There is a $3.00 fee for Maine adult residents ($4.50 for non-residents). Children and seniors are only a $1.00. You can also camp at the park for a nominal fee as well. From Portland the drive to the state park only takes less than 30 minutes thus making it one of the closest hikes to Portland. Bradbury is open to dogs, but on busy days it’s best to keep them on a leash. Bradbury is also great in the winter for cross-country skiing and snowshoeing! It’s my favorite time to go to Bradbury with Reagan.

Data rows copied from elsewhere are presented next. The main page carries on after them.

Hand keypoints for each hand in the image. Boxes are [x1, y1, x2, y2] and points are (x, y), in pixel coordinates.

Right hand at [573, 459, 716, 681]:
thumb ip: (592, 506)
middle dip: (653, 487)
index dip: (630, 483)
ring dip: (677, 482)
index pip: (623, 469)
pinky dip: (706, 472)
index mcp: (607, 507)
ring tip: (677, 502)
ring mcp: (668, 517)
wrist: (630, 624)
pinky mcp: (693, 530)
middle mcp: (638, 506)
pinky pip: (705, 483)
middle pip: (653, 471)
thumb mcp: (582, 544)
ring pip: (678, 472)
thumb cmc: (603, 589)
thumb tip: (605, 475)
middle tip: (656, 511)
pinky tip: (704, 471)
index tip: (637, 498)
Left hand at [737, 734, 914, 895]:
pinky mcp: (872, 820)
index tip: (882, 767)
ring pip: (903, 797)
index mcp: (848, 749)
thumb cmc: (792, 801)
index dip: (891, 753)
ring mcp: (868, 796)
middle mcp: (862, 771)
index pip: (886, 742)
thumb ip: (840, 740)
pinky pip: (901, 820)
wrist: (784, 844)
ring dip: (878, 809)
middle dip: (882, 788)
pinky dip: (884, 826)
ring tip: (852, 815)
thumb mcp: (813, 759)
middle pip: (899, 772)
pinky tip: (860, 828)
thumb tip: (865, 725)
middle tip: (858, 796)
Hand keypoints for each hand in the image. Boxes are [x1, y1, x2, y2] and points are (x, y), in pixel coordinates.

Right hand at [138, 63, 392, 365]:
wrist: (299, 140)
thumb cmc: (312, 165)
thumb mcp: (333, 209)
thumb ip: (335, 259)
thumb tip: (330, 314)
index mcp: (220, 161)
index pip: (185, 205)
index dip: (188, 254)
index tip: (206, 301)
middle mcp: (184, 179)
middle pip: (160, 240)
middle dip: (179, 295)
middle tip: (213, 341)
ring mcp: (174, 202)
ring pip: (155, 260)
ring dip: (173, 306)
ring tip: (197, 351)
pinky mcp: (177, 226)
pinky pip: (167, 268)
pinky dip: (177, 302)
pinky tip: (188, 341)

Mount Agamenticus rises 691 feet above the coastal plains of southern York County. Since it is prominent, it was an important landmark for the early European explorers who sailed along the New England coast back in the 1600s. There is a fire tower at the top and during WWII it was a radar observation post site. If you really wanted to, you could drive to the top of the mountain via the summit road. I’ve had several cyclist friends ride up and over the mountain. I have yet to do so but it is on my list to do someday. At the summit
At the summit, there is a parking area, a closed ski lodge, and a riding stable. However, you can do the old fashion thing and walk up the mountain, which I much prefer. There are two trails: the Ring Trail Loop and the Blueberry Bluff Trail. The Ring Trail Loop trailhead is located just right before the Big A Summit Road. At about 0.1 miles into the trail, the trail comes to a fork. Take the right branch. This where it can get a bit confusing. Take the Ring Trail for about 0.5 miles past the junction with Rocky Road/Hairpin Turn Trail. Take a left at the next trail junction onto Witch Hazel Trail leading to the summit. To return, take the Sweet Fern Trail which will reconnect to the Ring Trail Loop. The total loop distance is 1.5 miles and should take you about 1 hour to complete.

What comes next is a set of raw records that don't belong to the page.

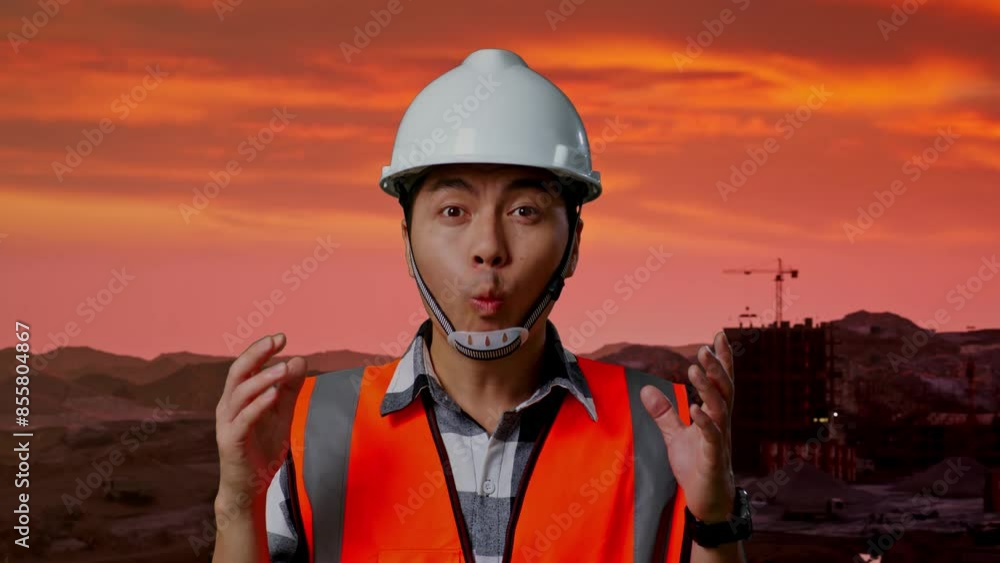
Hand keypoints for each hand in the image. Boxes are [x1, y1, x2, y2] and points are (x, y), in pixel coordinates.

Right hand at [215, 333, 307, 500]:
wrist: (249, 487)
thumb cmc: (262, 448)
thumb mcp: (282, 414)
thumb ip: (290, 389)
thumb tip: (300, 359)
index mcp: (237, 397)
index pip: (246, 366)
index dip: (261, 350)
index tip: (281, 337)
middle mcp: (227, 406)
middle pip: (237, 372)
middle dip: (256, 354)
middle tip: (276, 340)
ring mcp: (227, 423)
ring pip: (240, 393)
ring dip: (262, 378)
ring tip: (283, 368)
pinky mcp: (231, 441)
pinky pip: (244, 419)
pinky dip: (258, 404)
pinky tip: (274, 394)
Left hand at [640, 331, 735, 522]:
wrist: (708, 502)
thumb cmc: (697, 467)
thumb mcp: (675, 436)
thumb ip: (664, 413)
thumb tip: (646, 389)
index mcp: (715, 416)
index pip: (721, 383)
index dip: (722, 360)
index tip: (719, 335)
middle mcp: (721, 424)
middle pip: (724, 390)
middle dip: (717, 368)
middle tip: (704, 348)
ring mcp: (719, 441)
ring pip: (720, 409)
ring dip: (708, 389)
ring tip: (695, 369)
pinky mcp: (713, 459)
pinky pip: (712, 437)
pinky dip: (704, 421)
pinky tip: (694, 408)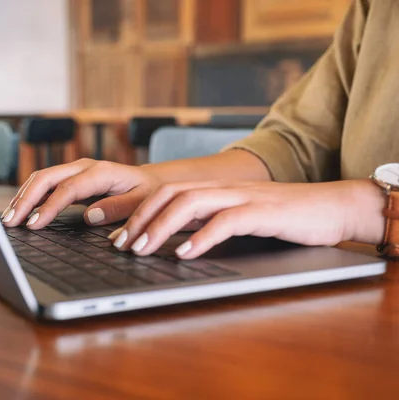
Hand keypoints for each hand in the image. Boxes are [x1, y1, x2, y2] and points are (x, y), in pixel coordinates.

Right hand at [1, 159, 159, 227]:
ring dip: (23, 197)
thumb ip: (117, 208)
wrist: (152, 182)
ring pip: (41, 178)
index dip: (48, 206)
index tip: (33, 224)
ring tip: (8, 219)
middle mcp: (84, 167)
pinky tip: (19, 211)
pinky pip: (45, 184)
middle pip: (46, 178)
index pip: (68, 189)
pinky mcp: (70, 178)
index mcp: (101, 172)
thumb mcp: (141, 203)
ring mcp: (75, 170)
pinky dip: (29, 196)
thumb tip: (89, 216)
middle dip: (25, 199)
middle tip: (10, 222)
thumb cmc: (148, 195)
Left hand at [109, 179, 385, 258]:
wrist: (331, 207)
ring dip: (162, 227)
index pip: (166, 193)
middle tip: (120, 245)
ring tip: (142, 249)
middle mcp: (223, 189)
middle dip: (140, 218)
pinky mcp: (264, 212)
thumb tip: (174, 241)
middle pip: (170, 194)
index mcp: (214, 190)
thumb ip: (207, 223)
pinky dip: (203, 237)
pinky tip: (186, 254)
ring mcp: (243, 197)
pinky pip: (227, 221)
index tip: (116, 236)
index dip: (137, 212)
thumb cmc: (282, 218)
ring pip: (191, 203)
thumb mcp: (237, 218)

Your second option is via the Blueberry Bluff Trail. The small parking lot is located on the left side of Summit Road. Proceed on the Ring Trail to a “Y” in the trail. Take the right-hand trail and begin climbing the hill. There is a sign for Blueberry Bluff Trail and is marked with red blazes. Take this trail through the blueberry patches (obviously best during the summer months) and proceed towards the summit. On a clear blue sky day, the White Mountains can be seen from the ledges. The trail is 1.8 miles long (about 1-hour hike) to the summit. To get to Mount Agamenticus, take the York Exit off the turnpike. Via I-95, it should take you little less than 1 hour to get to the base of Mount Agamenticus.
Looking for more hikes in southern Maine? Check out my Ultimate Guide to Hiking Southern Maine!
Tips for Hiking in Maine
- Prepare for any weather – bring layers!
- Make sure to let someone know where you’re going and when to expect you back
- Bring more water than you think (within reason, though).
- If hiking with a dog, remember to bring a bowl and extra water for them.
- Bring plastic bags for trash and/or dog poop.
- Leave no trace!
- Wear proper footwear!
- Follow the trail rules. Don’t ruin it for the rest of us!